It was all a blur.
A mangle of limbs and jumping and shouting.
When it finally settled down, I was jubilantly standing arm-in-arm with a man I’d never met before and couldn’t identify in a line-up today.
But in those scenes, we were all the best of mates, deliriously celebrating the Socceroos finally making the World Cup, after John Aloisi had buried that penalty kick.
Seated 20 rows from the fence at ANZ Stadium, it was a near-perfect viewpoint to watch keeper Mark Schwarzer’s heroics in the shoot-out and remains the greatest live sporting moment I’ve experienced.
It rekindled an interest in football which had waned over the previous decade, as the National Soccer League imploded and after Manchester City disappeared down the English league black hole, in an era without mass television coverage, long before becoming today’s rising petro-dollar-funded powerhouse. It provided the perfect timing for the A-League launch on to the national stage, Football Federation Australia riding the moment for the best part of a decade.

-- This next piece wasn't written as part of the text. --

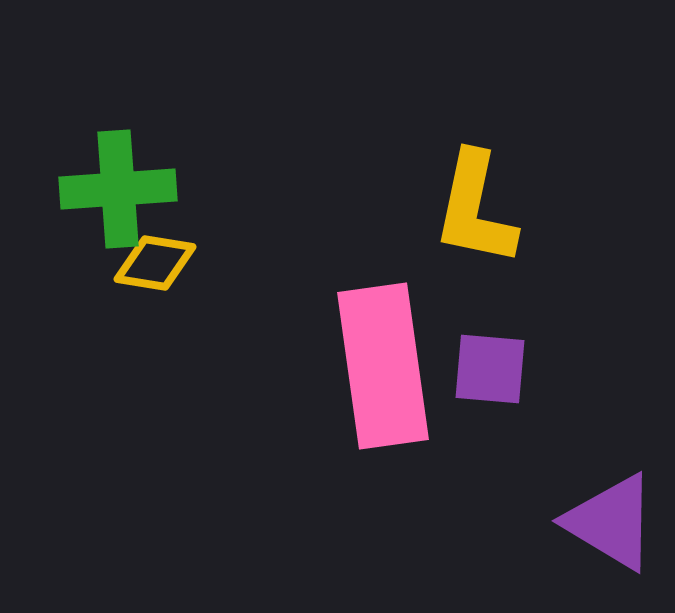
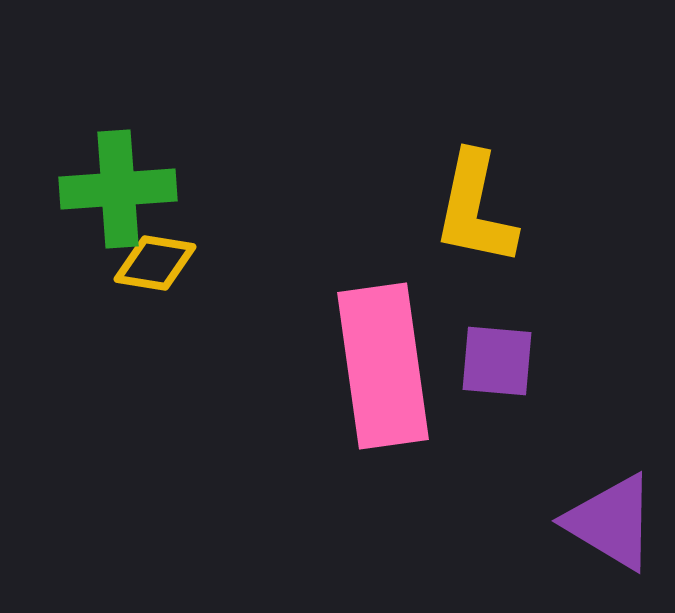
purple square: moved 7 px right, 8 px up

Now as the Socceroos chances of making it to Russia are on a knife-edge, the game’s governance is threatened by a FIFA takeover – the vision for the game in neutral.
On Saturday morning, Australia play the most important game in their history since beating Uruguay, in the hostile central American environment in Honduras, needing to stay in the contest for the return leg in Sydney on Wednesday.
The whole situation is as precarious as Ange Postecoglou’s future as coach and Tim Cahill’s fitness, but also vital for the growth of the game.
Falling at the final hurdle would only feed into the growing perception football has stalled. As discussed in last week’s column, the frustration continues to grow in the Wolves, Football South Coast and Southern Expansion camps about the prospects of expansion, or at the very least a timeline for promotion and relegation.
City fans know better than most how quickly times can change, but the Socceroos need to be at the elite table next year to buy time for renewed domestic success.